Assigned task 1
In the taxi driver's story, what job did the elderly passenger once hold in a building they drove past?
Assigned task 2
Pick up the taxi driver's story after its last sentence and continue it.

Extract provided
○ ○ ○

A NYC Taxi driver wrote:

I arrived at the address and honked the horn. After waiting a few minutes I honked again. Since this was going to be my last ride of my shift I thought about just driving away, but instead I put the car in park and walked up to the door and knocked.. ‘Just a minute’, answered a frail, elderly voice. I could hear something being dragged across the floor.

After a long pause, the door opened. A small woman in her 90’s stood before me. She was wearing a print dress and a pillbox hat with a veil pinned on it, like somebody out of a 1940’s movie.

By her side was a small nylon suitcase. The apartment looked as if no one had lived in it for years. All the furniture was covered with sheets.

There were no clocks on the walls, no knickknacks or utensils on the counters. In the corner was a cardboard box filled with photos and glassware.

‘Would you carry my bag out to the car?’ she said. I took the suitcase to the cab, then returned to assist the woman.

She took my arm and we walked slowly toward the curb.

She kept thanking me for my kindness. ‘It’s nothing’, I told her.. ‘I just try to treat my passengers the way I would want my mother to be treated.’

‘Oh, you’re such a good boy, she said. When we got in the cab, she gave me an address and then asked, ‘Could you drive
through downtown?’

‘It’s not the shortest way,’ I answered quickly..

‘Oh, I don’t mind,’ she said. ‘I’m in no hurry. I’m on my way to a hospice.

I looked in the rear-view mirror. Her eyes were glistening. ‘I don’t have any family left,’ she continued in a soft voice. ‘The doctor says I don’t have very long.’ I quietly reached over and shut off the meter.

‘What route would you like me to take?’ I asked.

For the next two hours, we drove through the city. She showed me the building where she had once worked as an elevator operator.

We drove through the neighborhood where she and her husband had lived when they were newlyweds She had me pull up in front of a furniture warehouse that had once been a ballroom where she had gone dancing as a girl.

○ ○ ○

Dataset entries

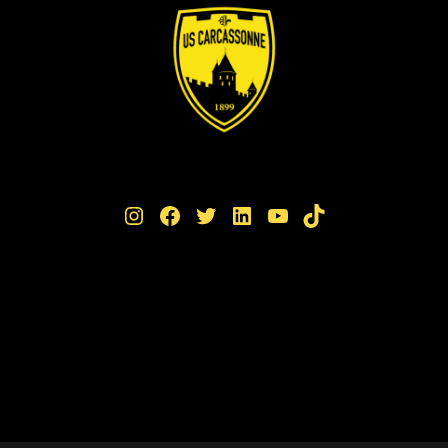
Instagram
Facebook
Twitter
LinkedIn
YouTube
TikTok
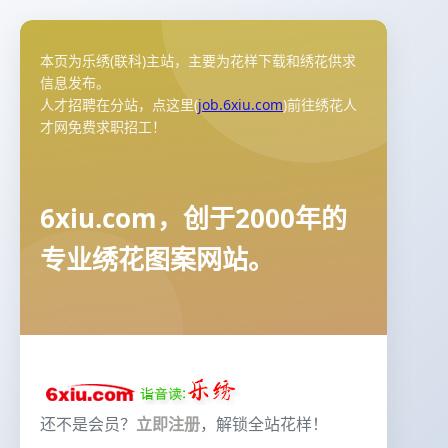
本页为乐绣(联科)主站，主要为花样下载和绣花供求
信息发布。
人才招聘在分站，点这里(
job.6xiu.com
)前往绣花人
才网免费求职招工！
6xiu.com，创于2000年的
专业绣花图案网站。
还不是会员？
立即注册
，解锁全站花样！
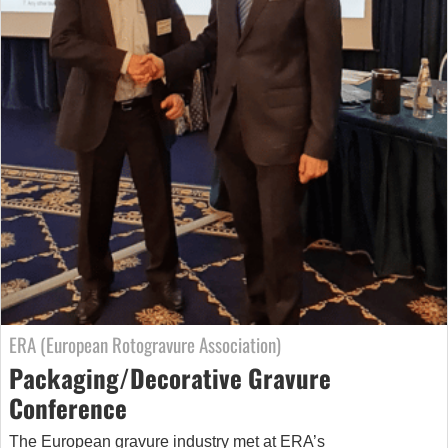
ERA (European Rotogravure Association)
Packaging/Decorative Gravure
Conference
The European gravure industry met at ERA’s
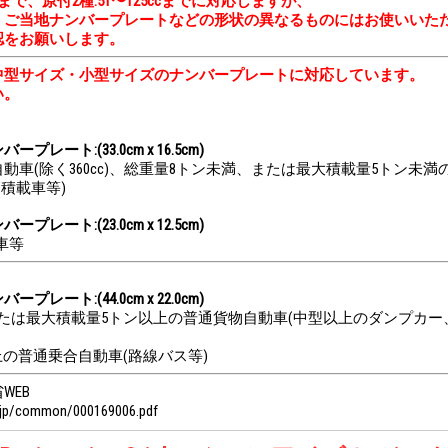
cまで、原付2種:51〜125ccまでに対応しますが、
、ご当地ナンバープレートなどの形状の異なるものにはお使いいた
認をお願いします。
中型サイズ・小型サイズのナンバープレートに対応しています。
い。
レート:(33.0cm x 16.5cm)
動車(除く360cc)、総重量8トン未満、または最大積載量5トン未
、積載車等)
レート:(23.0cm x 12.5cm)
輪車等
レート:(44.0cm x 22.0cm)
たは最大積載量5トン以上の普通貨物自動車(中型以上のダンプカー
上の普通乗合自動車(路線バス等)
WEB
o.jp/common/000169006.pdf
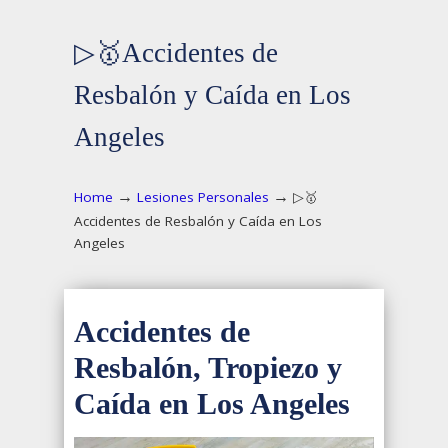
▷🥇Accidentes de
Resbalón y Caída en Los
Angeles
→
→
Home
Lesiones Personales
▷🥇
Accidentes de Resbalón y Caída en Los
Angeles
Accidentes de
Resbalón, Tropiezo y
Caída en Los Angeles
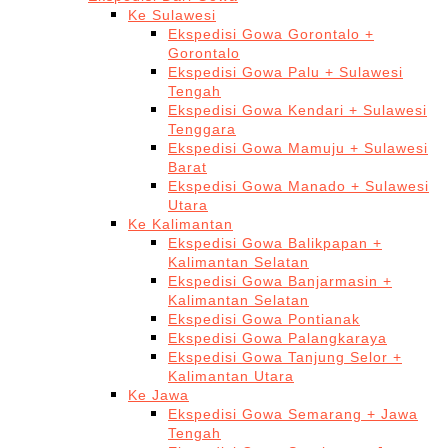
Ke Sulawesi
Ekspedisi Gowa Gorontalo +
Gorontalo
Ekspedisi Gowa Palu + Sulawesi
Tengah
Ekspedisi Gowa Kendari + Sulawesi
Tenggara
Ekspedisi Gowa Mamuju + Sulawesi
Barat
Ekspedisi Gowa Manado + Sulawesi
Utara
Ke Kalimantan
Ekspedisi Gowa Balikpapan +
Kalimantan Selatan
Ekspedisi Gowa Banjarmasin +
Kalimantan Selatan
Ekspedisi Gowa Pontianak
Ekspedisi Gowa Palangkaraya
Ekspedisi Gowa Tanjung Selor +
Kalimantan Utara
Ke Jawa
Ekspedisi Gowa Semarang + Jawa
Tengah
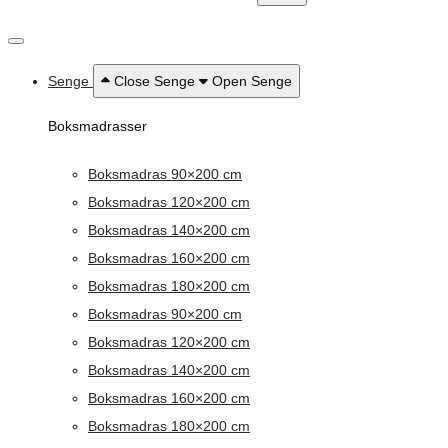
Senge
Close Senge
Open Senge
Boksmadrasser
Boksmadras 90×200 cm
Boksmadras 120×200 cm
Boksmadras 140×200 cm
Boksmadras 160×200 cm
Boksmadras 180×200 cm
Boksmadras 90×200 cm
Boksmadras 120×200 cm
Boksmadras 140×200 cm
Boksmadras 160×200 cm
Boksmadras 180×200 cm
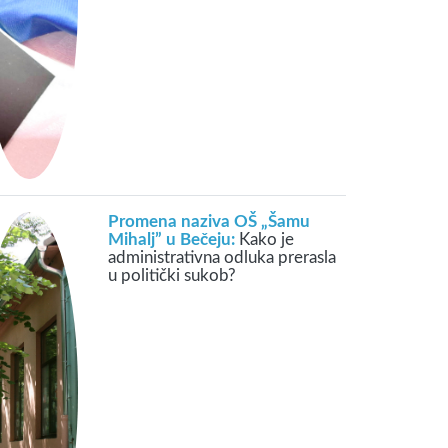
Promena naziva OŠ „Šamu
Mihalj” u Bečeju:
Kako je
administrativna odluka prerasla
u politički sukob?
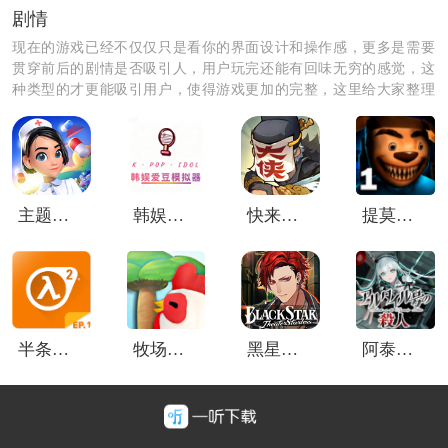
前行。
剧情
现在的游戏已经不仅仅只是看你的界面设计和操作感，更多是需要
4.会有意想不到的事情发生，面对危机，要冷静的应对。
贯穿前后的剧情是否吸引人，用户玩完还能有回味无穷的感觉，这
种类型的才更能吸引用户，使得游戏更加的完整，这里给大家整理
了剧情类的优质软件，快来下载试试吧！
主题医院2
韩娱爱豆模拟器
快来当大侠
提莫卡的五夜后宫
半条命2第一章
牧场物语天空树村
黑星剧场日服
阿泰尔号杀人疑案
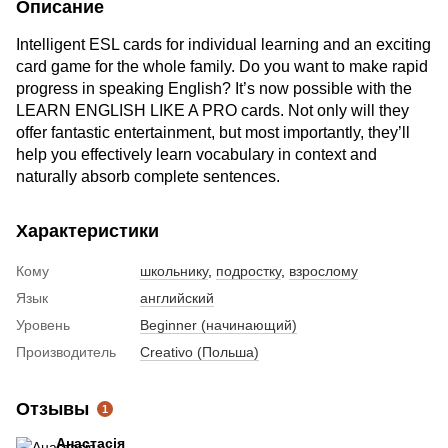
Описание
Intelligent ESL cards for individual learning and an exciting
card game for the whole family. Do you want to make rapid
progress in speaking English? It’s now possible with the
LEARN ENGLISH LIKE A PRO cards. Not only will they
offer fantastic entertainment, but most importantly, they’ll
help you effectively learn vocabulary in context and
naturally absorb complete sentences.
Характеристики
Кому
школьнику
,
подростку
,
взрослому
Язык
английский
Уровень
Beginner (начинающий)
Производитель
Creativo (Польша)
Отзывы
1
Анастасія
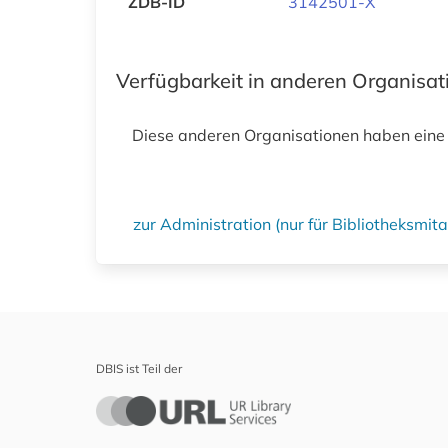
ZDB-ID
3142501-X
Verfügbarkeit in anderen Organisa
Diese anderen Organisationen haben eine
zur Administration (nur für Bibliotheksmi
DBIS ist Teil der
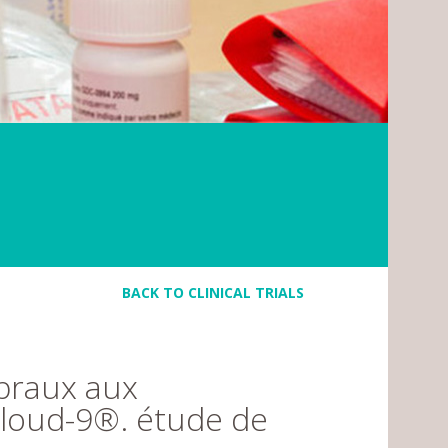
BACK TO CLINICAL TRIALS
ébraux aux
cloud-9®. étude de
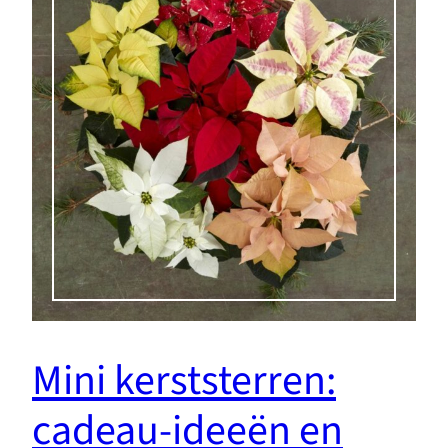
Mini kerststerren:
cadeau-ideeën en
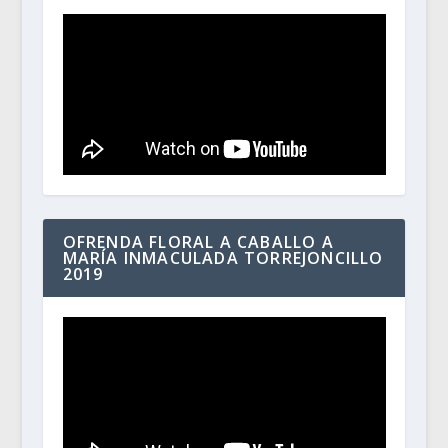
OFRENDA FLORAL A CABALLO A
MARÍA INMACULADA TORREJONCILLO
2019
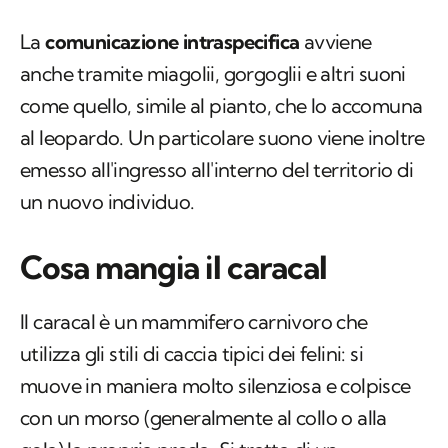
come quello, simile al pianto, che lo accomuna
al leopardo. Un particolare suono viene inoltre
emesso all'ingresso all'interno del territorio di
un nuovo individuo.
Cosa mangia il caracal
Il caracal è un mammifero carnivoro che
utilizza gli stili di caccia tipici dei felini: si
muove in maniera molto silenziosa e colpisce
con un morso (generalmente al collo o alla
gola) la propria preda. Si tratta di un
cacciatore molto abile e rapido, famoso anche
per la capacità di predare piccoli uccelli con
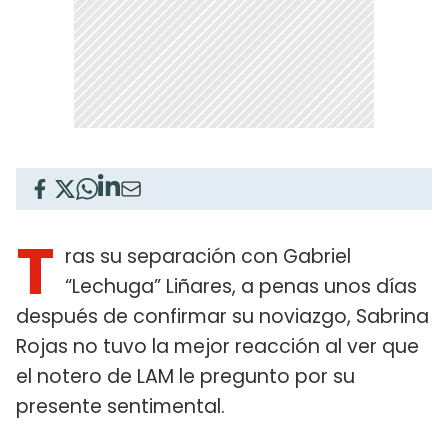
T
ras su separación con Gabriel
“Lechuga” Liñares, a penas unos días
después de confirmar su noviazgo, Sabrina
Rojas no tuvo la mejor reacción al ver que
el notero de LAM le pregunto por su
presente sentimental.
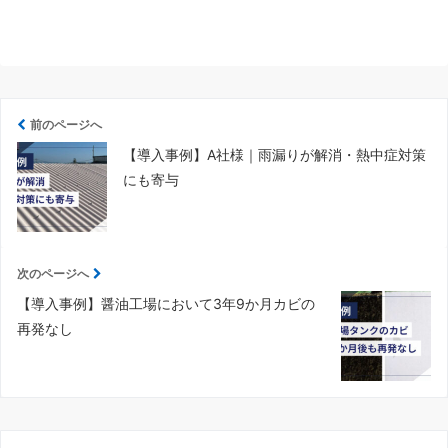
前のページへ
【導入事例】A社様｜雨漏りが解消・熱中症対策
にも寄与
次のページへ
【導入事例】醤油工場において3年9か月カビの
再発なし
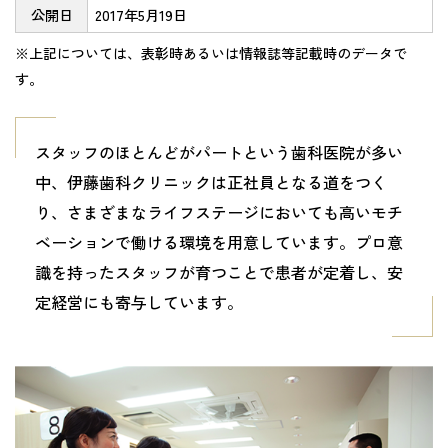
公開日
2017年5月19日
※上記については、表彰時あるいは情報誌等記載時のデータで
す。
スタッフのほとんどがパートという歯科医院が多い
中、伊藤歯科クリニックは正社員となる道をつく
り、さまざまなライフステージにおいても高いモチ
ベーションで働ける環境を用意しています。プロ意
識を持ったスタッフが育つことで患者が定着し、安
定経営にも寄与しています。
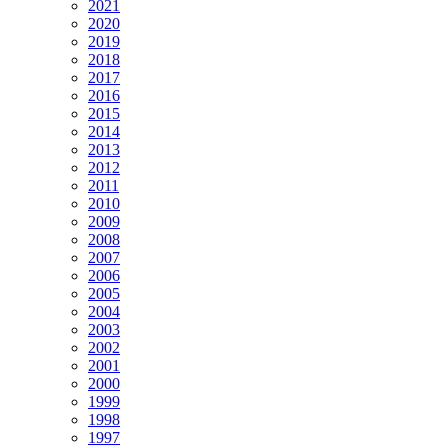
2021
2020
2019
2018
2017
2016
2015
2014
2013
2012
2011
2010
2009
2008
2007
2006
2005
2004
2003
2002
2001
2000
1999
1998
1997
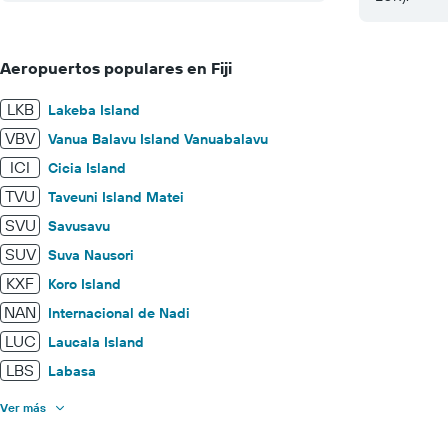
Aeropuertos populares en Fiji
LKB
Lakeba Island
VBV
Vanua Balavu Island Vanuabalavu
ICI
Cicia Island
TVU
Taveuni Island Matei
SVU
Savusavu
SUV
Suva Nausori
KXF
Koro Island
NAN
Internacional de Nadi
LUC
Laucala Island
LBS
Labasa
Ver más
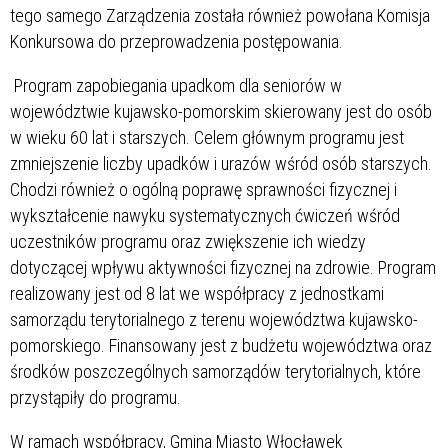
tego samego Zarządzenia została również powołana Komisja
Konkursowa do przeprowadzenia postępowania.
Program zapobiegania upadkom dla seniorów w
województwie kujawsko-pomorskim skierowany jest do osób
w wieku 60 lat i starszych. Celem głównym programu jest
zmniejszenie liczby upadków i urazów wśród osób starszych.
Chodzi również o ogólną poprawę sprawności fizycznej i
wykształcenie nawyku systematycznych ćwiczeń wśród
uczestników programu oraz zwiększenie ich wiedzy
dotyczącej wpływu aktywności fizycznej na zdrowie. Program
realizowany jest od 8 lat we współpracy z jednostkami
samorządu terytorialnego z terenu województwa kujawsko-
pomorskiego. Finansowany jest z budżetu województwa oraz
środków poszczególnych samorządów terytorialnych, które
przystąpiły do programu.
W ramach współpracy, Gmina Miasto Włocławek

○ ○ ○

Your response 1
She worked as an elevator operator.

Your response 2
Sometimes she’d ask me to slow in front of a particular building or corner and would sit staring into the darkness, saying nothing.

As the first hint of sun was creasing the horizon, she suddenly said, ‘I’m tired. Let’s go now’.

We drove in silence to the address she had given me. It was a low building, like a small convalescent home, with a driveway that passed under a portico.

Two orderlies came out to the cab as soon as we pulled up. They were solicitous and intent, watching her every move.
They must have been expecting her.

I opened the trunk and took the small suitcase to the door. The woman was already seated in a wheelchair.

‘How much do I owe you?’ She asked, reaching into her purse.

‘Nothing,’ I said

‘You have to make a living,’ she answered.

‘There are other passengers,’ I responded.

Almost without thinking, I bent and gave her a hug. She held onto me tightly.

‘You gave an old woman a little moment of joy,’ she said. ‘Thank you.’

I squeezed her hand, and then walked into the dim morning light.. Behind me, a door shut. It was the sound of the closing of a life..

I didn’t pick up any more passengers that shift. I drove aimlessly lost in thought. For the rest of that day, I could hardly talk. What if that woman had gotten an angry driver, or one who was impatient to end his shift? What if I had refused to take the run, or had honked once, then driven away?

On a quick review, I don’t think that I have done anything more important in my life.

We’re conditioned to think that our lives revolve around great moments.

But great moments often catch us unaware – beautifully wrapped in what others may consider a small one.

 Tonight, when you leave this hall, you will have the opportunity to drop a donation into a box at the door – to give a note to St Francis Hospice.

 Remember: that small moment in your life is a great moment in the lives of 600 odd people who live with life-limiting illnesses here in Port Elizabeth and are cared for by St Francis Hospice.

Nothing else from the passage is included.